Employers OK with e-surfing
Firms tolerating some amount of personal use
December 18, 2000 12:00 PM ETComputerworld -
We've all done it. You sit down to lunch at your desk, click on the Internet icon and surf over to your favorite retail site, where you place an order for the Pokemon figures your son wants for Christmas. No harm done, right?
Believe it or not, that's what most companies said in a recent survey. Despite the rash of horror stories about how much personal Internet use is costing companies in lost productivity, those surveyed and others interviewed by Computerworld said they just aren't very concerned about it.
Instead, they're publishing flexible policies on how computer assets can and should be used during work hours. And for the most part, the policies seem to be working.
In a recent survey conducted by the Santa Clara, Calif.-based Saratoga Institute, only 4.5% of the 244 companies that responded said they were "extremely concerned" about employees surfing the Net for personal reasons. Some 15.2% said they weren't at all concerned, and about 50% said they were "somewhat or more concerned."
"Everyone is aware of [the issue of Web-shopping at work], but very few companies are doing anything about it," said Michael Kelly, the study's author. "The legal scouts have not sent back much useful information on the right to privacy."
The Medstat Group Inc. in Ann Arbor, Mich., is one company that has never had productivity problems among its 700 employees as a result of Internet use, said Michael J. Karaman, vice president and chief technology officer for product development.

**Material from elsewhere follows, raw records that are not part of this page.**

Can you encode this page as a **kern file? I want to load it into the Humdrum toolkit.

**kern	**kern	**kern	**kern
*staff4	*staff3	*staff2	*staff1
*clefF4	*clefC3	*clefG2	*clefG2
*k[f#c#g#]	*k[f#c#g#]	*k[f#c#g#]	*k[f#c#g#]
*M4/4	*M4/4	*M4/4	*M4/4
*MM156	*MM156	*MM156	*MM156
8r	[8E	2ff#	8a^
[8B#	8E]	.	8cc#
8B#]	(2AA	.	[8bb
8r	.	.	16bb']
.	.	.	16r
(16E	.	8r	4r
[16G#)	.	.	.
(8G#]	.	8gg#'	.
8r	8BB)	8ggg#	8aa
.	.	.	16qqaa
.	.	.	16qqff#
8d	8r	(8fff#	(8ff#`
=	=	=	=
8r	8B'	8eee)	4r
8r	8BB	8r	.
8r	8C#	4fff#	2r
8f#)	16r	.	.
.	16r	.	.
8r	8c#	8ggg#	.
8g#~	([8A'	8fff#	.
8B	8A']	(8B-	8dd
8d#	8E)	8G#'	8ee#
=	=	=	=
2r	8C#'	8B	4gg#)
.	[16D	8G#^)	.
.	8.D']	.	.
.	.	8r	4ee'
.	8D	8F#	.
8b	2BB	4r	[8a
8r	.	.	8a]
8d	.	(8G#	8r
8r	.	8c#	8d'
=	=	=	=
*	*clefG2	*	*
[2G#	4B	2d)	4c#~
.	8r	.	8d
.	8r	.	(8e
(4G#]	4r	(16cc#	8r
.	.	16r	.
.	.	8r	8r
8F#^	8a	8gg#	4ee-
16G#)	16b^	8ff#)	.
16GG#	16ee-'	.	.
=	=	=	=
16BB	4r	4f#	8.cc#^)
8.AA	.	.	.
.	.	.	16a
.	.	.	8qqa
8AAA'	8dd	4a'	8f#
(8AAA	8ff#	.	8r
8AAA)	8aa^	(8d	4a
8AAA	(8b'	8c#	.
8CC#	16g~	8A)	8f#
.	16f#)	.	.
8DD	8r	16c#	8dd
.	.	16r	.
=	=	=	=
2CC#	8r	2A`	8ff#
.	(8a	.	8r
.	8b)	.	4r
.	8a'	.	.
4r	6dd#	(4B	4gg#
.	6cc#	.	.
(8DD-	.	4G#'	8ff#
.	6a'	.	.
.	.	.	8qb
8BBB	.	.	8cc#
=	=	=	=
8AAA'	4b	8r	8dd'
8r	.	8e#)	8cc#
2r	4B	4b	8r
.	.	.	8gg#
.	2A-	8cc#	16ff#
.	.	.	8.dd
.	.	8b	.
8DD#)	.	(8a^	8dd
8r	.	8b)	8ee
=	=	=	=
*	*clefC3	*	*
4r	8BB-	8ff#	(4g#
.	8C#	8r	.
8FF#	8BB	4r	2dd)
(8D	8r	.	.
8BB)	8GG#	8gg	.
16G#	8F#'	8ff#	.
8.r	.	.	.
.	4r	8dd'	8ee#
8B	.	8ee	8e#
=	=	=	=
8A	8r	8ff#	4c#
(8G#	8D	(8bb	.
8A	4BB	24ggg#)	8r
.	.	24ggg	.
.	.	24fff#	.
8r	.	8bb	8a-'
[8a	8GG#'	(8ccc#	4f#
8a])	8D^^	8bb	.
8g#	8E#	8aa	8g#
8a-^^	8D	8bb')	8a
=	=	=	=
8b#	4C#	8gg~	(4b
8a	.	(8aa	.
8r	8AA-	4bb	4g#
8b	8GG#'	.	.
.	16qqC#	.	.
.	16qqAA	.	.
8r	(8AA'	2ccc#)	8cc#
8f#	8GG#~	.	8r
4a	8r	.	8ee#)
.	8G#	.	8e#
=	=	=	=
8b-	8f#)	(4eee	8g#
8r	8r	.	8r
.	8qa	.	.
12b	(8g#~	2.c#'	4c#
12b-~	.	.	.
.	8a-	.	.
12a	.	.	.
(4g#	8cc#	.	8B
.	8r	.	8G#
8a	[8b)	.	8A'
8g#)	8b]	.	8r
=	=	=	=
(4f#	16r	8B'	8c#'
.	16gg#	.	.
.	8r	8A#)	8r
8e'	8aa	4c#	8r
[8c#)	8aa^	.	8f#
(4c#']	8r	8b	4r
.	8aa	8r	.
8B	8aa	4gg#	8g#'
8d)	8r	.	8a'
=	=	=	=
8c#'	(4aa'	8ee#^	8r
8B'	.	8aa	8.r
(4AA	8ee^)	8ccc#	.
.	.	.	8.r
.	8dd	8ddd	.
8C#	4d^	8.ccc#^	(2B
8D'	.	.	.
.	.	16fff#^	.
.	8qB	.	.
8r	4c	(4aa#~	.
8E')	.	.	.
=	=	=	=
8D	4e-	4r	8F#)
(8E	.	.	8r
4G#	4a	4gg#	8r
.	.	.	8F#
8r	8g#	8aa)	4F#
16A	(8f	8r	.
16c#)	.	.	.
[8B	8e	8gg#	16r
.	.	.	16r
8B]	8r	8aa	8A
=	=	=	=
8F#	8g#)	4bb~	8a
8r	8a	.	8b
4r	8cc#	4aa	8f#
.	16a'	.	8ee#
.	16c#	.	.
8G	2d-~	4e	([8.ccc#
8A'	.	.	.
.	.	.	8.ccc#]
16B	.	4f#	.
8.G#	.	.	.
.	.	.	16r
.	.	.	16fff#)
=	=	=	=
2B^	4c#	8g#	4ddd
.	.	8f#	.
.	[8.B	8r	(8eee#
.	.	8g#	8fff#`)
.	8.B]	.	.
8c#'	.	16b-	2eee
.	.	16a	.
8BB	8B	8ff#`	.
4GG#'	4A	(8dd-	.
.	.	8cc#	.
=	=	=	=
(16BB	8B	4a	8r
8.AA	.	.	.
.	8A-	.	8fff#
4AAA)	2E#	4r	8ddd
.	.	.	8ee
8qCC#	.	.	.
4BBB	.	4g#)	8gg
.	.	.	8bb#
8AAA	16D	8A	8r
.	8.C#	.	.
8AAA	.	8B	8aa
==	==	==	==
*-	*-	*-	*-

"At the same time, we recognize and tolerate a small amount of personal use," Karaman said. "This flexibility has become more important as the workday extends beyond the workplace and into the home."
At minimum, Kelly advocates that organizations whose employees have Internet access create acceptable-use policies, and many said they have already done so.
Of the companies surveyed by the Saratoga Institute, 82.6% said they have a written Internet use policy, and 62.9% said they include it in their employee handbooks.
One such company is Las Vegas-based law firm Barker, Brown, Busby, Chrisman & Thomas PC. Jeremy Brummett, who manages the firm's IT systems, said he published an acceptable-use policy primarily because of liability concerns.
"We didn't want to find out down the road that there was reason to have [a policy] when we didn't," said Brummett. Employees must sign the policy, which says they agree not to visit objectionable Internet sites or use company e-mail assets to send objectionable or harassing information, he said.